Following discoveries in the 1930s on the American Great Plains of distinctive, well-crafted stone spear points — of a type connected with the Clovis culture — alongside bones of mammoths, mastodons and a now-extinct bison species, archaeologists maintained, for many of the following decades, that the earliest people in the Americas were specialized big-game hunters who very rapidly expanded into North and South America, within 1,000 years of initial entry13. This model became known as the Clovis-first theory. It was later established that Clovis technology did not reach the southern continent. The time of their entry from Alaska into what is now the continental United States was thought to coincide with the opening of an ice-free corridor (Fig. 1) by around 13,000 years ago between the great northern continental ice sheet (called the Laurentide Ice Sheet) and the ice-covered northern Rocky Mountains (the Cordilleran Ice Sheet) in western Canada.
However, beginning in the mid-1970s, researchers identified archaeological sites in the Americas dated to earlier than 13,000 years ago, especially in South America. For example, the site of Monte Verde II in south-central Chile, initially dated to 14,500 years ago3, is a well-preserved open settlement with wooden structures and artefacts indicating a lifestyle based mainly around a diet of plants (subsequent discoveries revealed earlier occupations of this site14). Other early archaeological sites in South America on the Pacific coast, in the northern and central Andes, on the Caribbean coast, in the Brazilian uplands, in the Amazon basin, and on the Patagonian steppe in Argentina indicate that all major environmental zones of the region were occupied by people with diverse ecological adaptations and technologies before around 13,000 years ago4.Figure 1 | The early peopling of the Americas. During the last ice age, glaciers blocked entry by land into the Americas until an ice-free corridor opened up. Whether people first entered the Americas through this corridor, by a coastal route or before glaciers blocked the way is unknown, and the timing of this initial entry remains to be resolved. Becerra-Valdivia and Higham2 report analysis of 42 archaeological sites in North America and Beringia (the land mass in the Bering Strait area that previously joined Alaska and Siberia) that provide evidence for earlier widespread human occupation of this region than was previously reported. Some examples of sites associated with early human occupation are shown. Ardelean et al.1 report the discovery of a site associated with human occupation at Chiquihuite Cave in Mexico from 27,000 years ago. This adds to previous, debated evidence of early occupation of South America in sites at Monte Verde II3,14, Santa Elina12 and in the state of Piauí6-11 at Toca do Boqueirão da Pedra Furada7, Vale da Pedra Furada8, Toca do Sitio do Meio9, Toca da Tira Peia10 and Toca da Janela da Barra do Antonião-North11. kyr, thousand years ago.
Becerra-Valdivia and Higham carried out a statistical analysis of radiocarbon dates from early archaeological sites widely distributed over the continent of North America and Beringia (the land that once joined Alaska and Siberia in the Bering Strait area). Their results now establish that, by 15,000 years ago, North America was also widely settled, with some data suggesting sparse occupation earlier than that; and several distinctive regional traditions in stone-tool technology had developed by 13,000 years ago. On the evidence of these early archaeological sites from more than 13,000 years ago, identified on both continents, the Clovis-first model must be discarded. Clearly, people were in the Americas long before the development of Clovis technology in North America.

**Dataset excerpts**
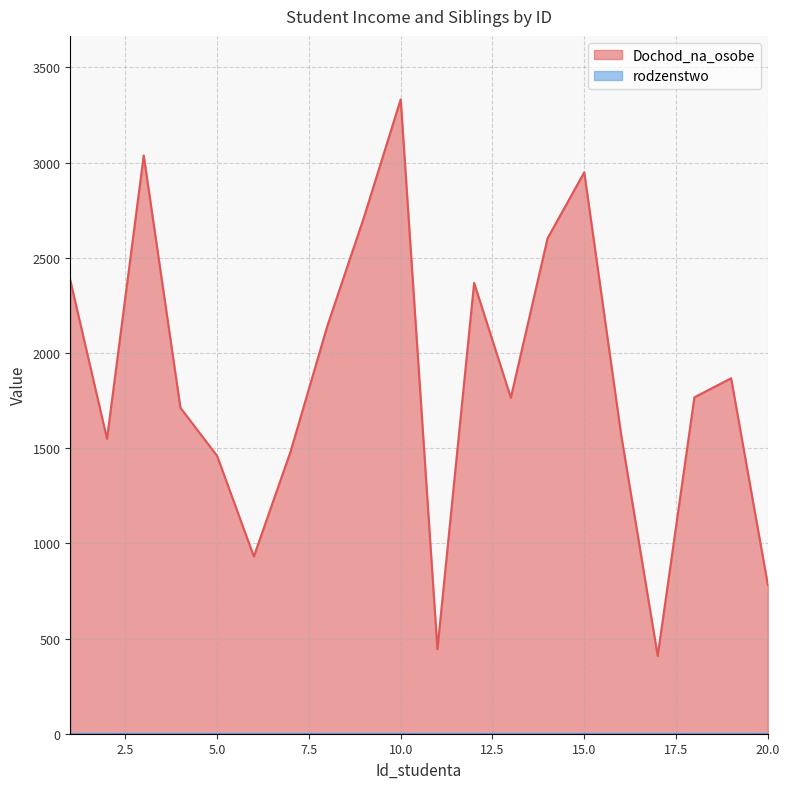

Between 16 and 13, which is larger?

13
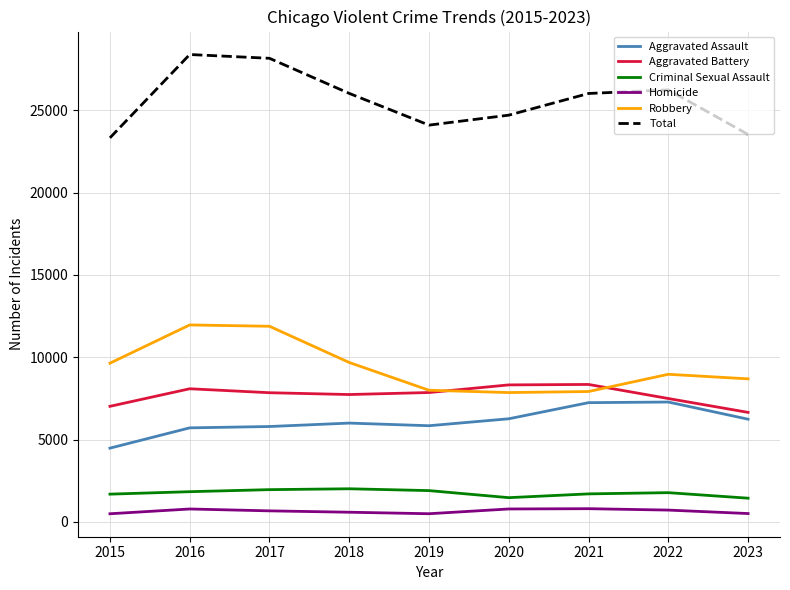

What is the minimum value for Criminal Sexual Assault?

1441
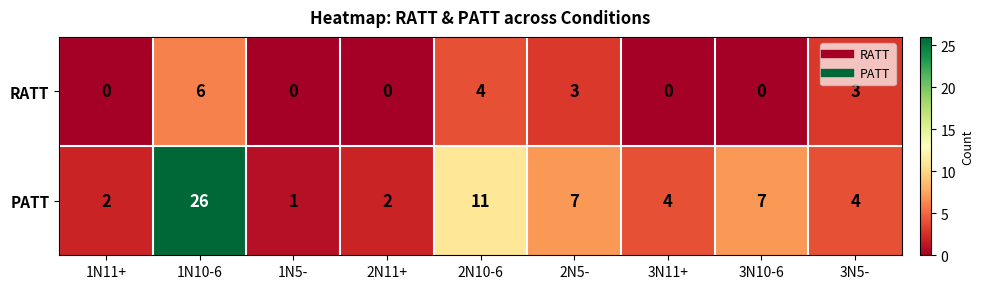

What is the difference between the highest and lowest values at 2N5-?

4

**Problems to work on**
a. In the text on the early peopling of the Americas, where is the site of Monte Verde II located?
b. Rewrite all of the entries with "minimum" replaced by "smallest" and everything else unchanged, leaving out the pictures.

**Answers for this exercise**
a. In south-central Chile.

b.
Between 16 and 13, which is larger?

13

What is the smallest value for Criminal Sexual Assault?

1441

What is the difference between the highest and lowest values at 2N5-?

4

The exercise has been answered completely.